她走進廚房,按向牆上的開關,昏黃的燈泡閃了兩下,亮了。
廚房很小,隻夠一個人轉身。
灶台上積著一層油垢,水槽裡泡著沒洗的碗。
江雲嘆了口氣,挽起袖子,露出手臂上幾塊青紫色的淤痕。
——那是上星期李有財喝多了,嫌她做的菜太鹹,抄起鍋鏟砸的。
她繫上圍裙,擰開水龍頭,嘩嘩的水聲在狹小的廚房裏響起來。
洗菜、切菜、淘米、下鍋。
江雲的動作很利索,刀工很好這是二十多年練出來的。
——一個土豆,她能切出粗細均勻的絲。
——一把青菜,她三下兩下就擇得乾乾淨淨。
鍋裡燉著白菜豆腐,灶台另一邊炒著青椒土豆絲。
油煙氣混著菜香,漸漸蓋過了屋子裏的酒味。
她一邊炒菜,一邊往窗外看。
巷子對麵的窗戶裡亮著暖黃色的燈,一個年輕女人正在陽台上收衣服,旁邊站著一個七八歲的小女孩,踮著腳幫媽媽遞衣架。

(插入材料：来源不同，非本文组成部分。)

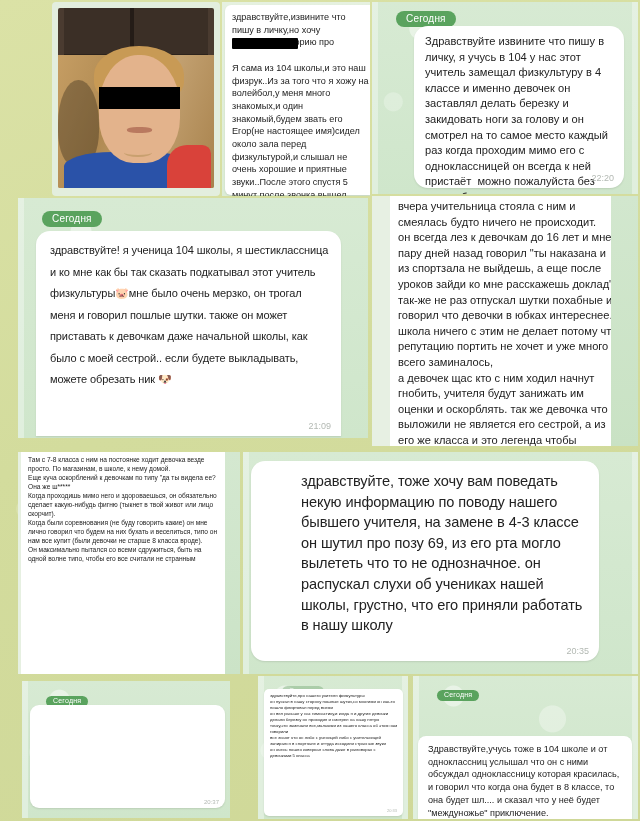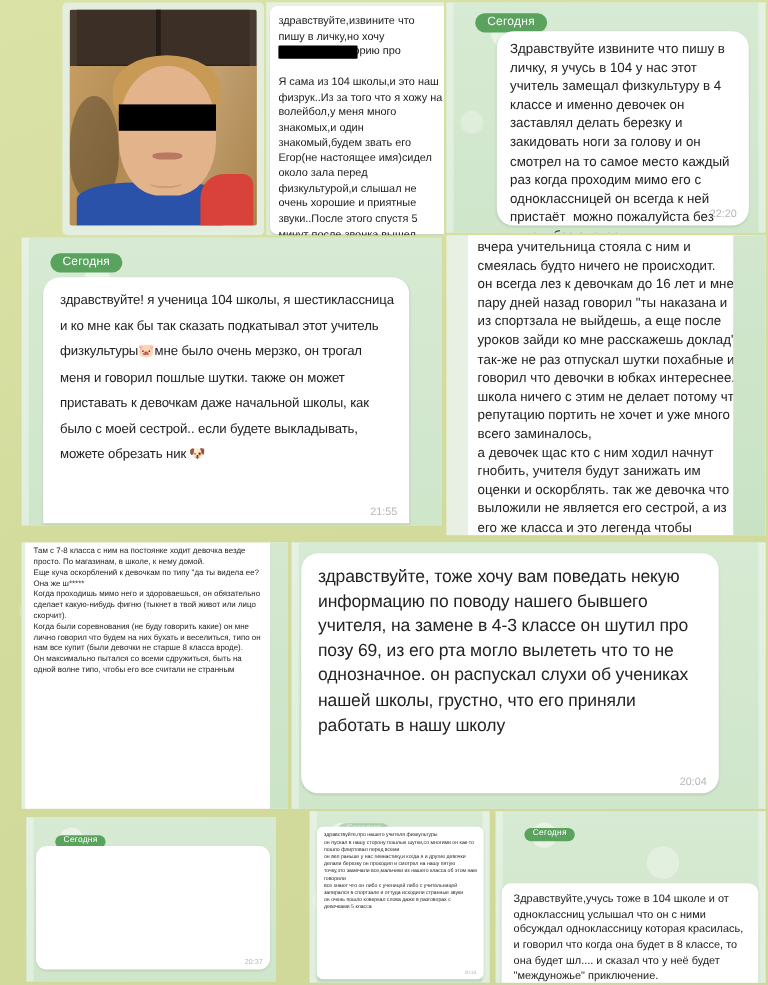--- a/index.html
+++ b/index.html
@@ -205,7 +205,7 @@
     </div>
     <div class="bubble" style="left:18px; top:33px; width:305px; height:205px; border-radius:14px 14px 0 0; padding:9px 12px 4px 14px;">
       <div class="txt t-xl">здравствуйте! я ученица 104 школы, я шестиклассница и ко мне как бы так сказать подкатывал этот учитель физкультуры🐷мне было очень мерзко, он трогал меня и говорил пошлые шутки. также он может приставать к девочкам даже начальной школы, как было с моей сестрой.. если будете выкладывать, можете обрезать ник 🐶</div>
-      <span class="ts">21:55</span>
+      <span class="ts">21:09</span>
     </div>
   </div>
 

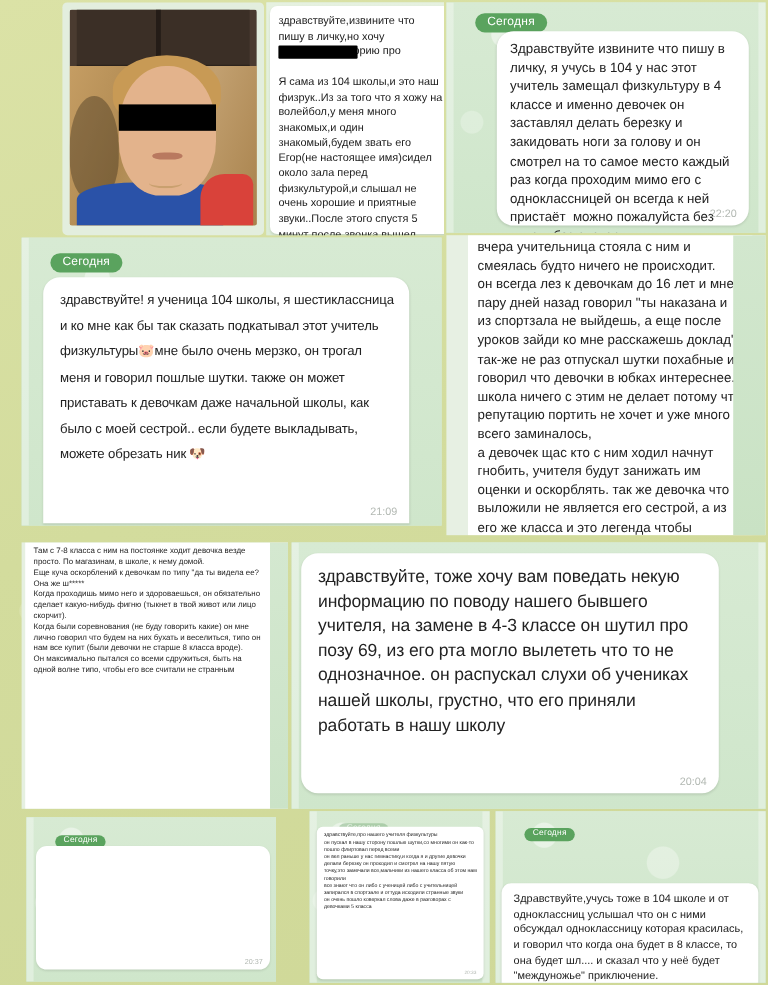--- a/index.html
+++ b/index.html
@@ -78,7 +78,7 @@
 
   
   .t-xl  { font-size:11px; line-height:21.5px; letter-spacing:-.1px; }
-  .t-lg  { font-size:14.6px; line-height:20.6px; letter-spacing:-.1px; }
+  .t-lg  { font-size:14.6px; line-height:20.6px; letter-spacing:-.1px;margin-left:36px; }
   .t-md  { font-size:11.1px; line-height:15.6px; }
   .t-sm  { font-size:9.1px;  line-height:12.7px; }
   .t-xs  { font-size:6.6px;  line-height:9.0px; }

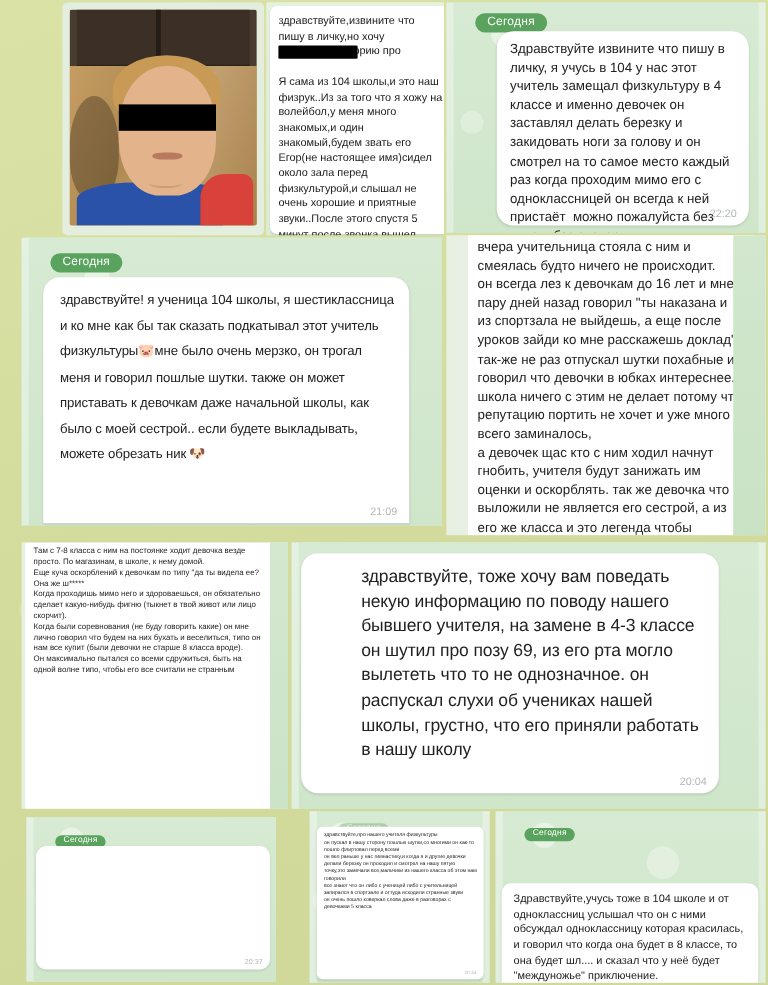--- a/index.html
+++ b/index.html
@@ -226,7 +226,7 @@
     <div class="stripe-r"></div>
     <div class="bubble" style="left:8px; top:9px; width:348px; height:200px; padding:10px 12px 6px 14px;">
       <div class="txt t-lg">здравствуйте, тоже хочу вам поведать некую информацию по поводу нашего бывшего учителя, на замене в 4-3 классе он шутил про позу 69, из его рта могло вылететь что то не однозначное. он распускал слухи об учениках нашей школы, грустно, что его приняли работать в нашу школу</div>
-      <span class="ts">20:04</span>
+      <span class="ts">20:35</span>
     </div>
   </div>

小女孩不知道說了什麼,年輕女人笑了起來,伸手揉了揉她的頭髮。
江雲的手頓了一下。
鍋裡的土豆絲“滋啦”響著,她回過神來,趕緊翻了兩鏟子。
她像在若無其事的炒著菜,可眼淚就這麼毫無預兆地掉了下來。
她抬手抹了一把,手背上的水漬和眼淚混在了一起。
如果她的女兒還在家裏,她也一定會像這樣溫柔的摸女兒的頭吧?
不,也許不會摸頭。隻會對她說一些鼓勵的話。
因為女兒今年已經上高三了,聽院裏曾經一起工作的姐妹說,女兒的成績很好,再過幾個月就要高考了,一定會考個好大學的。
也不知道那戶收養她女兒的人家對女兒好不好?
她隻從廚房裏的姐妹那裏打聽到,對方是一戶姓秦的人家,開塑料製品廠的,那家人應該不差錢吧?
供得起她讀書吧?
女兒想考哪個大學?
學什麼專業?
她有太多問題想問,可院長不肯告訴她那家人的具體資訊。
其實就算告訴了她又能怎樣呢?
她敢去認嗎?
她拿什麼去認?
江雲把炒好的土豆絲盛進盤子裏,又看了一眼窗外。那個女人已經收完衣服,摟著小女孩進屋了。
窗戶裡透出來的燈光溫溫暖暖的,像另一個世界。
……
晚上八點過。
客廳的燈亮了。
李有財哼唧著從沙發上坐起來,頭髮亂得像雞窩,臉上還有睡覺壓出來的紅印子。
他打了個哈欠,一股酒酸味從嘴裏噴出來。
“飯好了沒有?”他啞著嗓子喊了一聲。
“好了好了,就端出來。”江雲在廚房裏應道。
正說著,門鎖響了一聲。
他們的兒子李浩推門進來,把手裏的包往鞋櫃上一扔,走進來。
他穿著一件深藍色的工裝外套,上麵滿是油汙。
他今年夏天剛從職高畢業,在一家汽修廠找了份學徒的工作,一個月兩千八,包一頓午飯。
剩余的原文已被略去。